Smoking may be a sign of psychiatric illness, experts say. Doctors should routinely consider referring people who smoke to mental health services, in case they need treatment, they add.

The controversial recommendation from the British Lung Foundation, a charity, comes in response to a major report, Smoking and Mental Health, published this week by the Royal College of Physicians and the Royal College of Psychiatrists with the Faculty of Public Health. It says that almost one in three cigarettes smoked in Britain today is smoked by someone with a mental disorder. When people with drug and alcohol problems are included the proportion is even higher.

The reason is that smoking rates have more than halved over the past 50 years, but the decline has not happened equally in all parts of society.
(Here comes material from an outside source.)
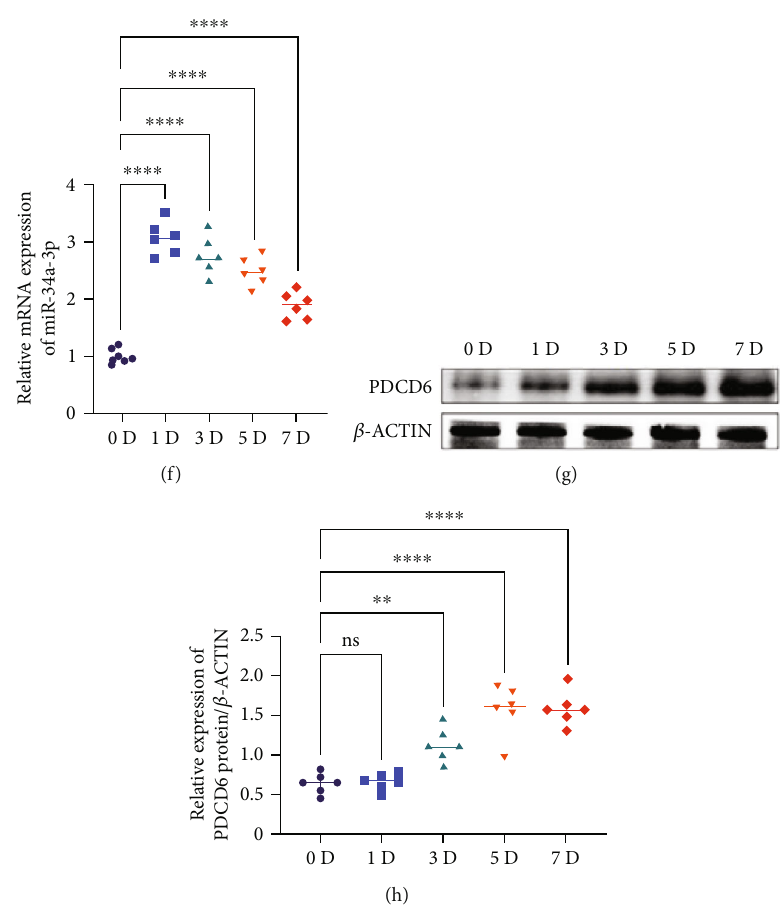
Figure 1: miR-34a-3p suppressed PDCD6 expression in di ff erentiating NSCs time-dependently. (a) Phenotypic characterization of isolated NSCs. The cells were stained for Nestin, GFAP, β III tubulin, and Olig2 to determine their expression on NSCs. The representative images of six ( n = 6 ) independent experiments are shown for each group. (b) miR-34a-3p directly binds to the 3 ′ UTR of PDCD6 (position 737-743); the sequence marked in red represents the predicted miR-34a-3p binding site (with vertical lines indicating base pairing underneath) or mutated miR-34a-3p binding site (unable to bind to the miR-34a-3p sequence). (c) Relative luciferase activity of Renilla luciferase versus fi re fl y luciferase in di ff erent groups. The experiments were performed in triplicate and repeated six times ( n = 6 independent experiments). (d) Western blot analysis of PDCD6 protein expression in di ff erent treatment groups. Representative images of three independent experiments are presented. (e) Quanti fi cation of western blot bands of PDCD6. The gray values of six ( n = 6 ) independent experiments were plotted. (f) qRT-PCR evaluation of NSCs di ff erentiation-dependent evolution of miR-34a-3p expression at di ff erent time points. The experiment was done in triplicate and repeated six times. (g) Western blot analysis of PDCD6 protein expression in di ff erentiating NSCs. Representative images of six ( n = 6 ) independent experiments were presented. (h) Quanti fi cation results of western blot analysis of PDCD6. The experiments were performed in triplicate and repeated six times ( n = 6 independent experiments). For the luciferase, qRT-PCR, and western blotting experiments, the one-way ANOVA followed by the Tukey ’ s multiple comparisons test was utilized to detect the di ff erences among the control group or 0d group and the other groups. ∗∗ p < 0 : 01 , ∗∗∗ p < 0 : 001 , ∗∗∗∗ p < 0 : 0001 , and ns: nonsigni fi cant among the compared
“Smoking is increasingly becoming the domain of the most disadvantaged: the poor, homeless, imprisoned and those with mental disorder. This is a damning indictment of UK public health policy and clinical service provision,” the report says.

Of the ten million smokers in Britain, up to three million have a mental disorder, up to two million have been prescribed a psychoactive drug in the past year and approaching one million have longstanding [mental] disease, it says.

While smoking rates among the general public have fallen dramatically, from 56 per cent in men and 42 per cent in women in the early 1960s to 21 per cent in both sexes today, they have hardly changed among people with mental disorders and remain at over 40 per cent.

Professor Stephen Spiro, deputy chair of the British Lung Foundation, said persuading people with mental disorders to give up smoking was a major challenge. But so was identifying smokers who might need psychiatric treatment.

“Routinely considering whether someone presenting with a lung disease, or indeed any patient who smokes, might benefit from referral to mental health services, could make the key difference for many individuals,” Professor Spiro said.

Smoking increases with the severity of mental disorder, and amongst those with a psychotic illness almost all smoke. Nicotine appears to provide some relief from symptoms of anxiety, depression and attention deficit hyperactivity disorder which may explain why people with these conditions become smokers.